A group of P.E.I. businesses has sent a letter to the province voicing concerns around the upcoming tourist season and how it puts them at a "clear disadvantage" with provinces that are reopening sooner.
Now that Nova Scotia and New Brunswick have released their reopening plans, the group says P.E.I. needs to tweak its plan. New Brunswick is allowing residents of P.E.I. into the province — with self-isolating — on June 7, 20 days before P.E.I. reciprocates. And Island residents who travel to New Brunswick before June 27 will still be still be required to self-isolate when they return.
New Brunswick is also offering rebates to Atlantic Canadian travellers who stay in the province at least one night.
Kevin Murphy, the spokesperson for the P.E.I. Business Continuity Group, said they've been consulting with the province on what businesses want to see from the reopening.
In a letter to the province, the group said: "Our tourism industry is at a clear disadvantage, the traditional 'best months' of the season will be lost and the pandemic 2021 season which was supposed to be better than 2020 has the potential for being worse. This, without a doubt, would be devastating for the industry."
Premier Dennis King said on Sunday that P.E.I. is not in a race with other provinces to reopen. But Murphy said P.E.I.'s plan includes too many restrictions and is worried local businesses will be left behind their Maritime counterparts.
"It's not just, you know, operators, it's really the tourists now that are commenting on this. And when we hear that, that's red flags all over the place of business that's being cancelled."
Tourism officials said P.E.I. is working on an incentive plan to bring visitors to the Island, which will rival the plan introduced in New Brunswick. But Murphy said those incentives won't be much good if visitors feel restrictions are too severe to come to the Island.
Airlines scaling back
He said he has heard from some operators who are considering staying closed this summer.

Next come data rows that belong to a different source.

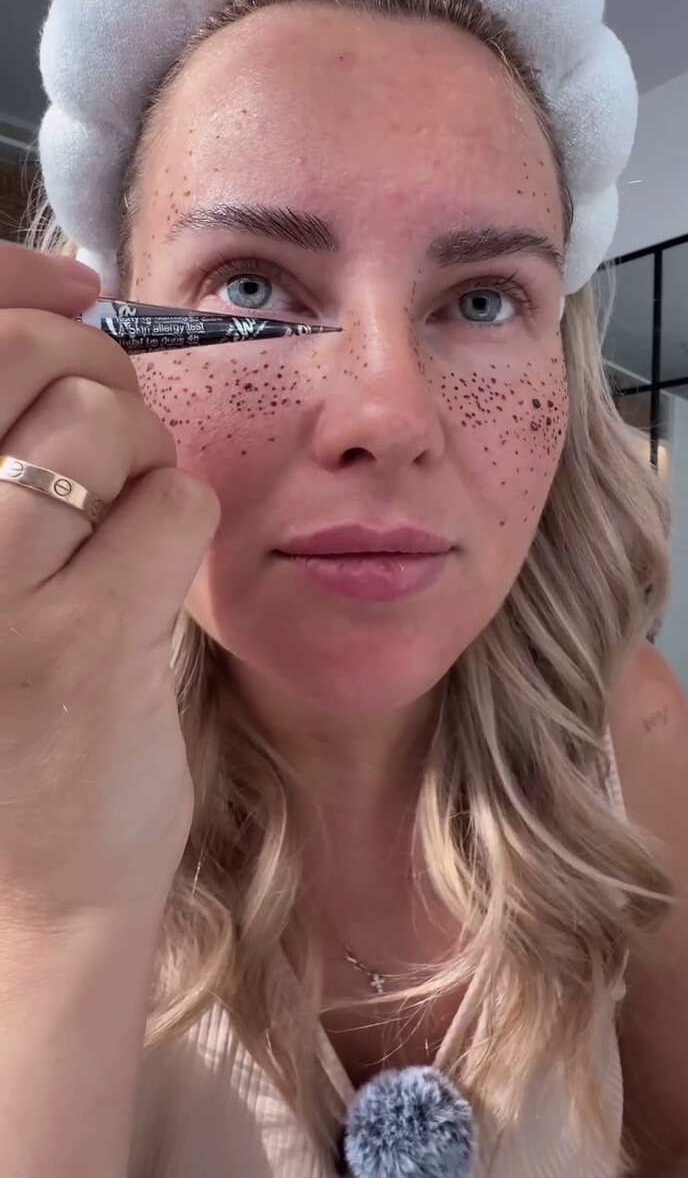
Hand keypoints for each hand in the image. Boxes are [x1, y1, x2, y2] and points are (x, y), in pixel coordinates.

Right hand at [0, 244, 219, 915]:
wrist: (25, 895)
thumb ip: (1, 450)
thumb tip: (63, 308)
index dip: (16, 283)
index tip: (73, 285)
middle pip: (32, 356)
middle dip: (96, 371)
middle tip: (111, 430)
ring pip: (108, 419)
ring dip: (141, 457)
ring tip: (121, 524)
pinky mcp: (83, 644)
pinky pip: (174, 501)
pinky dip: (179, 525)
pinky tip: (146, 585)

P.E.I.'s reopening plans are also causing some airlines to reduce the number of flights into Charlottetown at least for the early part of the summer.
Liberal Tourism Critic Heath MacDonald said the province needs to take a second look at its plan.
"Why can't the three premiers of the Atlantic provinces get together, have a more linear approach to this?" he said. "We know competition is going to be fierce in the tourism industry. COVID has put us on a level playing field and we need to be aggressive and we need to be ready."
Officials with King's office said they will review the business leaders' concerns with the chief public health office.